Bill James Baseball Book (1991) said that Johnson had allowed only one stolen base in his major league career, and that only "a few" runners had ever tried to steal on him and most had been thrown out.

Dave Johnson lost a no-hitter with 2 outs in the 9th in the final home game for the Alexandria Dukes of the Carolina League at Four Mile Run Park.

His son Steve Johnson reached the major leagues with the Orioles in 2012. Steve Johnson took the mound August 8, 2012 for the Orioles against the Seattle Mariners. Little did the crowd know, this would be an extra-special night for the Johnson family. Making his first career start, Steve Johnson was extremely impressive as he dazzled the Baltimore crowd.
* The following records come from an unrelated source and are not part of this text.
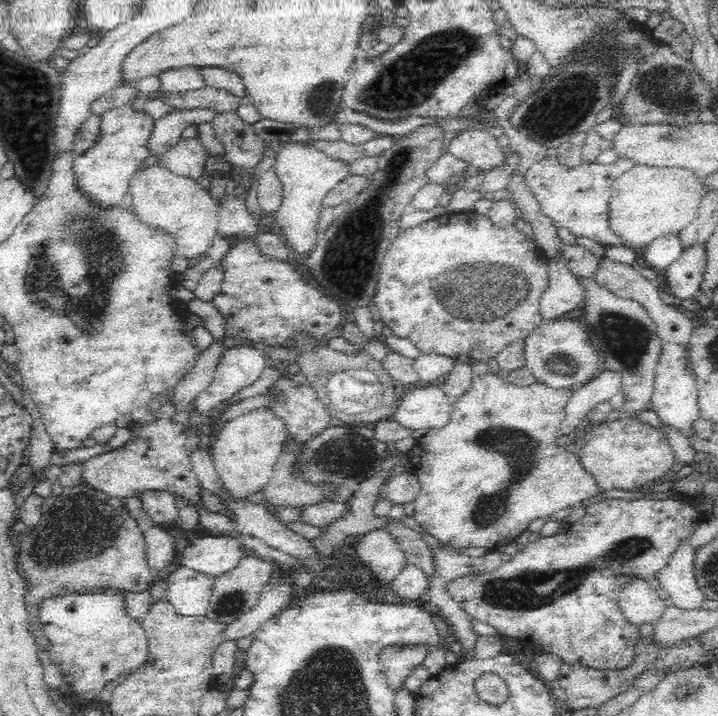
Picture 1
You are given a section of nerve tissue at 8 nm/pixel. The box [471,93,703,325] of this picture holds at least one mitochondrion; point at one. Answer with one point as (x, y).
(669, 137)

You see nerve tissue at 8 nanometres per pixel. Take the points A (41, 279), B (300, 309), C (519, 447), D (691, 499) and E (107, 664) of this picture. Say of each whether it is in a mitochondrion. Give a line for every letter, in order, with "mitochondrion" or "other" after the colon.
A: mitochondrion
B: other
C: mitochondrion
D: other
E: mitochondrion

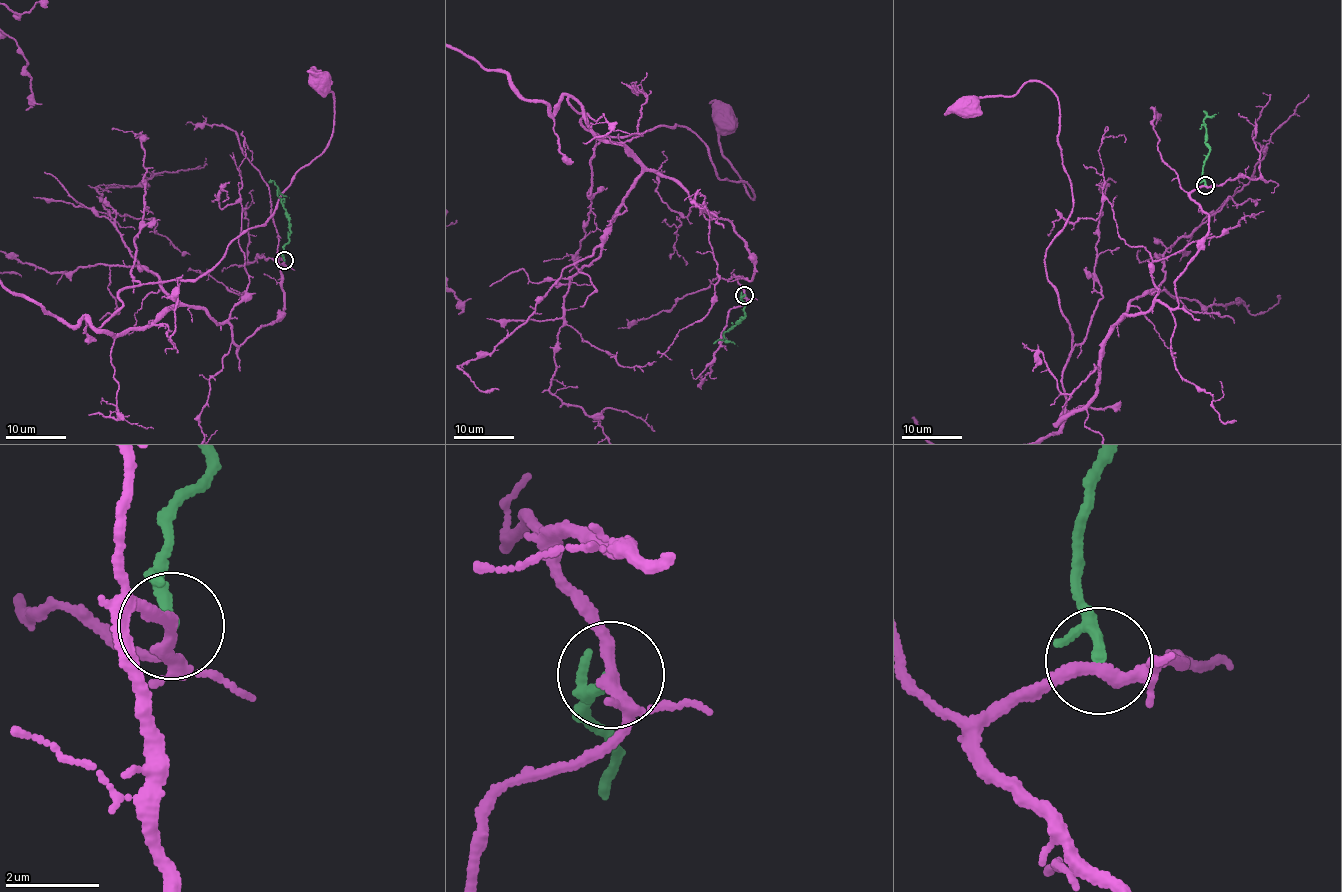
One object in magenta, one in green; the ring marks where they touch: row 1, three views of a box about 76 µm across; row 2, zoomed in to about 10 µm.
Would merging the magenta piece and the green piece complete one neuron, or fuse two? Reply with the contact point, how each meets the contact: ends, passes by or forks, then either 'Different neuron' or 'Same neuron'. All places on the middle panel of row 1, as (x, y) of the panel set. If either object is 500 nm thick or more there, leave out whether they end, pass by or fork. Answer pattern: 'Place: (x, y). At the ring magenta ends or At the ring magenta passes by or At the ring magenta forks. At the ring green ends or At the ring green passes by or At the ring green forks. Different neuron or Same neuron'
Place: (744, 295). At the ring magenta passes by. At the ring green ends. Different neuron

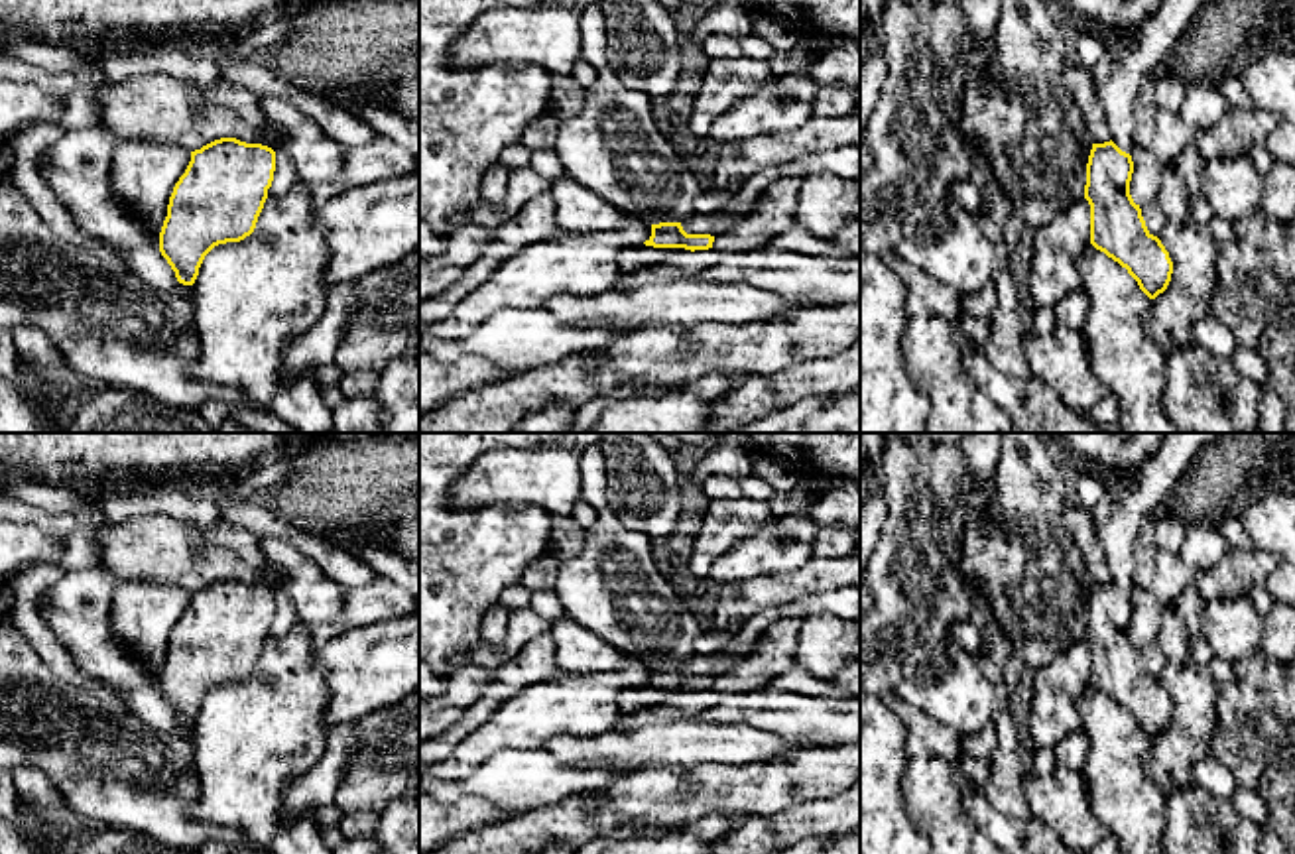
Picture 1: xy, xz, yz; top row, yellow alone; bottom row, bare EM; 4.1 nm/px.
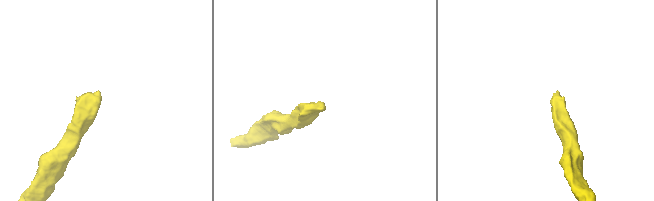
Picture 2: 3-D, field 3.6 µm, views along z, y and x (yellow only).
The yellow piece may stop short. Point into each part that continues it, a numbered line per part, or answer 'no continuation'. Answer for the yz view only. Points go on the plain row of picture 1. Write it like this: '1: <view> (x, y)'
1: yz (1146, 488)

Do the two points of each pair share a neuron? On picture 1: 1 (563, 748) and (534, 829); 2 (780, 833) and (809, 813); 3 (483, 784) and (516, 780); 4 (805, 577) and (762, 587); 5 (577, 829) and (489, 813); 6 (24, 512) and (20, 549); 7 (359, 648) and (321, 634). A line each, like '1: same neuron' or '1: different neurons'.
1: different neurons
2: same neuron
3: same neuron
4: same neuron
5: different neurons
6: different neurons
7: different neurons

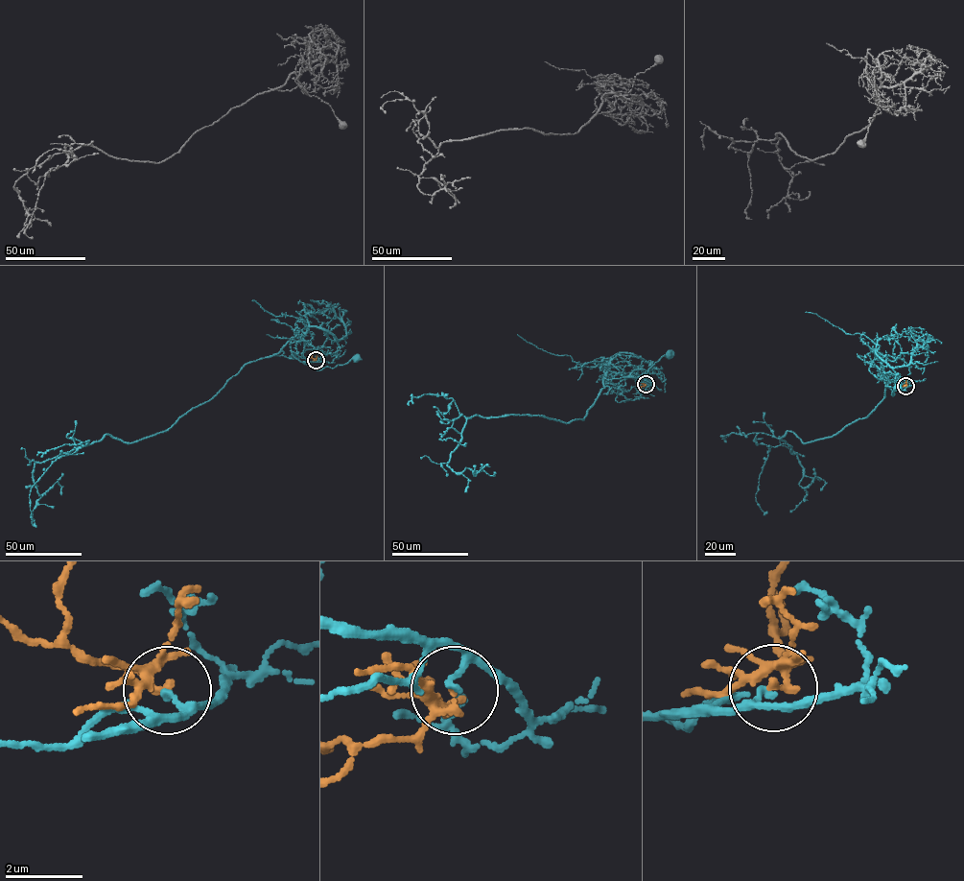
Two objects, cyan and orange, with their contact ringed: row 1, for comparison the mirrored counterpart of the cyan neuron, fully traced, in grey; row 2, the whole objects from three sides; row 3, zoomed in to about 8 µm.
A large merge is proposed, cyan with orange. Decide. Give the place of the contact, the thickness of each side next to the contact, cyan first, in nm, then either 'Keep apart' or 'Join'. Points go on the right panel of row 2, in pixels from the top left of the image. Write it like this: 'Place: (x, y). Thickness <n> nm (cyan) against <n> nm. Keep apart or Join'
Place: (905, 386). Thickness 120 nm (cyan) against 140 nm. Keep apart

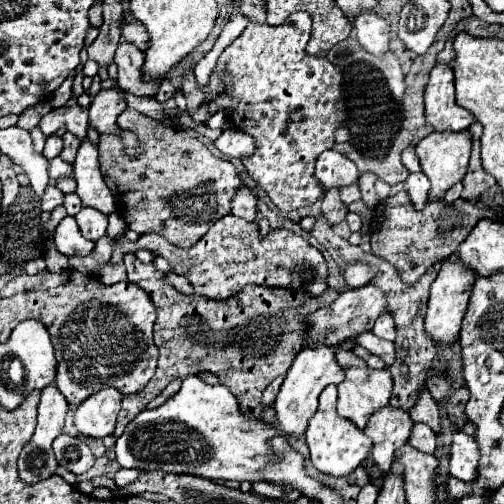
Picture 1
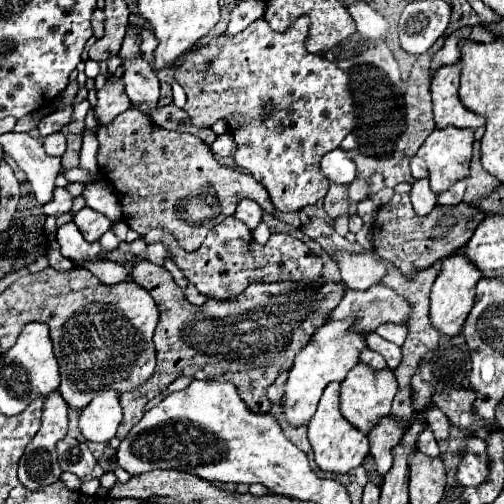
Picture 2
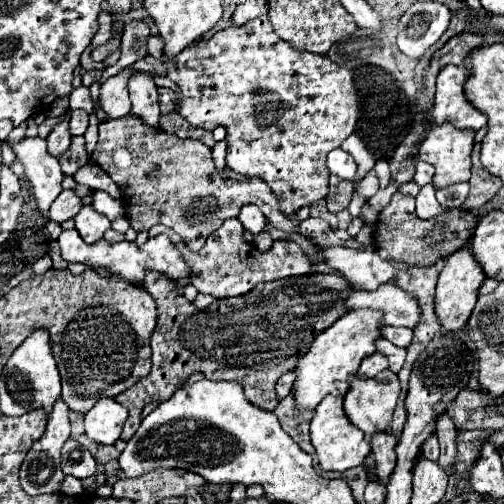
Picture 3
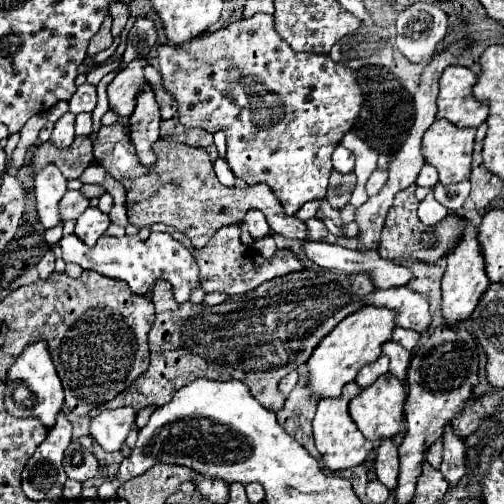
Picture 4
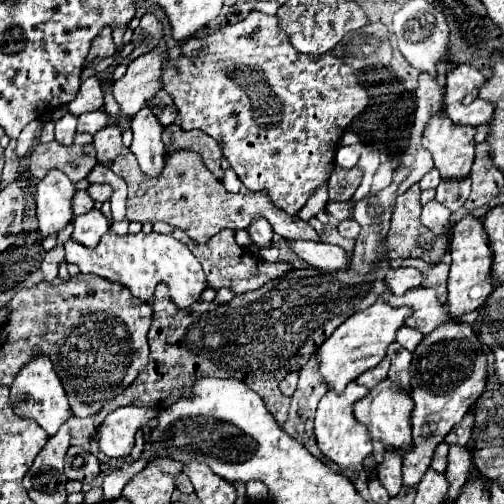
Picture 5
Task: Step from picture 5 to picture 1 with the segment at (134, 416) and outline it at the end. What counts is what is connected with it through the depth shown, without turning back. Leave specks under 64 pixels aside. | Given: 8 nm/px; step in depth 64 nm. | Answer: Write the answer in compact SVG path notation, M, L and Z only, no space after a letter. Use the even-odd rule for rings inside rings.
M104 388L86 400L74 410L74 424L80 434L102 438L114 432L116 416L120 412L122 394L116 388Z

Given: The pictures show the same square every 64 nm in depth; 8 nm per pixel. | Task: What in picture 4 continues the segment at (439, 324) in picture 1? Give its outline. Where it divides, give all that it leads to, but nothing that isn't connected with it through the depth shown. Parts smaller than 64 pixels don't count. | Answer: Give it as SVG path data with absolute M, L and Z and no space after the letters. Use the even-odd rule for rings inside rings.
M468 222L460 244L448 254L448 266L442 276L442 316L444 316L446 326L458 326L460 322L468 320L470 314L474 312L480 296L488 288L488 284L490 284L490 280L484 272L484 260L480 254L476 226L472 226Z

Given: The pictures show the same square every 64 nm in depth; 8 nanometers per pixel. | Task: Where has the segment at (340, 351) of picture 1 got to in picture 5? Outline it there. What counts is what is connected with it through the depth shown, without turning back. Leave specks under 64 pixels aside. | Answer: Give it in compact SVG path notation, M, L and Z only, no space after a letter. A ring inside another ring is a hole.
M384 378L380 380L378 386L374 386L368 396L358 400L354 404L354 418L368 428L368 434L372 436L374 442L374 456L380 462L384 454L384 446L394 446L398 452L408 450L412 446L410 438L410 410L412 410L412 398L406 390L402 390L398 384L392 380Z

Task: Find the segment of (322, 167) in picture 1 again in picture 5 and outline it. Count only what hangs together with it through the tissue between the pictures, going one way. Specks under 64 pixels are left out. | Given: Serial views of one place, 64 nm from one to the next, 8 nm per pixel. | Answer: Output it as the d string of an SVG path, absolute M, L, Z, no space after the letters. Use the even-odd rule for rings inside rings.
M354 144L354 146L340 146L338 152L336 152L336 166L344 168L344 170L350 170L356 166L358 162L358 156L360 156L360 144Z

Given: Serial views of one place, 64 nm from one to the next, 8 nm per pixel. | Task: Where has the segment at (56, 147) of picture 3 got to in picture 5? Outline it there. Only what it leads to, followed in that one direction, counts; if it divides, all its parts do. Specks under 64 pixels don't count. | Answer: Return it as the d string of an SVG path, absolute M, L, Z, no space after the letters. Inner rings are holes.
M64 114L60 120L56 120L56 142L60 144L72 144L74 134L76 134L76 116L74 114Z

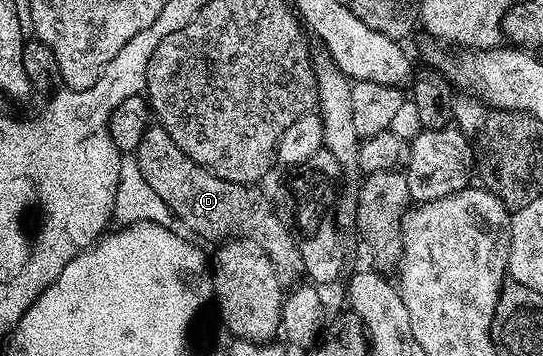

After pitching six innings, the rookie recorded nine strikeouts while giving up just two earned runs. His performance was more than enough to secure his first MLB victory. The Orioles came away with a 9-2 win, but that was not the special news of the night. Steve Johnson’s victory came exactly 23 years after Dave Johnson recorded his first MLB win. Dave recorded his first Major League win on August 8, 1989, as he pitched a complete game, defeating the Minnesota Twins 6-1. Like father, like son.